Vulval Cancer

Vulval cancer is rare and affects around 1300 people a year in the UK. Around 80% of people diagnosed are over 60; however we are increasingly seeing more people being diagnosed at a younger age. If you were born with a vulva you are at risk of vulval cancer. This is relevant to you if you’ve not undergone genital surgery, or if you’ve had a phalloplasty or a metoidioplasty (both sometimes referred to as bottom surgery), as part or all of the vulva is kept and remodelled.

The vulva describes the external genitals, including the soft tissue (labia minora and labia majora), the clitoris, and the Bartholin’s glands.

Symptoms:

  • A lasting itch on the external genitalia
  • Pain or soreness on the external genitalia
  • Thickened, raised, red, white or dark patches on the skin of the external genitalia
  • An open sore or growth visible on the genital skin
  • A mole on the external genitalia that changes shape or colour
  • A lump or swelling on the external genitalia

All these symptoms can be caused by other more common conditions, such as infection, but if you have any of these, you should see your GP. It is unlikely that your symptoms are caused by a serious problem but it is important to be checked out… remember non- cancerous conditions can be uncomfortable and so much better when treated!

Risk Factors:

Skin conditions that cause inflammation may sometimes develop into an early cancer. The two most common of these being vulval intraepithelial neoplasia (VIN) and Lichen Sclerosus. Some of these cell changes will go away without the need for any treatment; however, finding these abnormal cells early can help to prevent cancer.

Smoking
Smoking increases your risk of developing VIN and vulval cancer. This may be because smoking makes the immune system less effective, and less able to clear the HPV virus from your body and more vulnerable to the effects of the virus.

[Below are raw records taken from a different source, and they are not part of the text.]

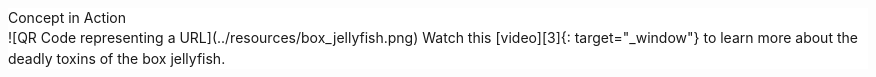 <div data-type="note" data-has-label="true" class="interactive non-majors" data-label="" markdown="1">
<div data-type="title">
Concept in Action
</div>
<span data-type="media" data-alt="QR Code representing a URL"> ![QR Code representing a URL](../resources/box_jellyfish.png) </span>
Watch this [video][3]{: target="_window"} to learn more about the deadly toxins of the box jellyfish.


[1]: http://openstaxcollege.org/l/sponge_feed
[2]: http://bcs.whfreeman.com/webpub/Ektron/Hillis%20Principles%20of%20Life2e/Animated%20Tutorials/pol2e_at_2301_Life_Cycle_of_a_Cnidarian/pol2e_at_2301_Life_Cycle_of_a_Cnidarian.h
[3]: http://openstaxcollege.org/l/box_jellyfish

Vulval intraepithelial neoplasia (VIN)
VIN is potentially a pre-cancerous condition. This means there are changes to certain cells that aren’t cancerous, but could become a cancer at a later date if left untreated. This is a gradual process that usually takes well over 10 years.

There are two types of VIN:

  • Usual or undifferentiated VIN – this typically affects people under 50 and is thought to be caused by an HPV infection
  • Differentiated VIN (dVIN) – this is a rarer type, usually affecting people over 60, associated with skin conditions that affect the area, and is more likely to be associated with cancer.

Human papilloma virus (HPV)
HPV is present in at least 40% of cases, which suggests it may increase your risk of developing the condition. HPV is known to cause changes in the cells, which is known as VIN.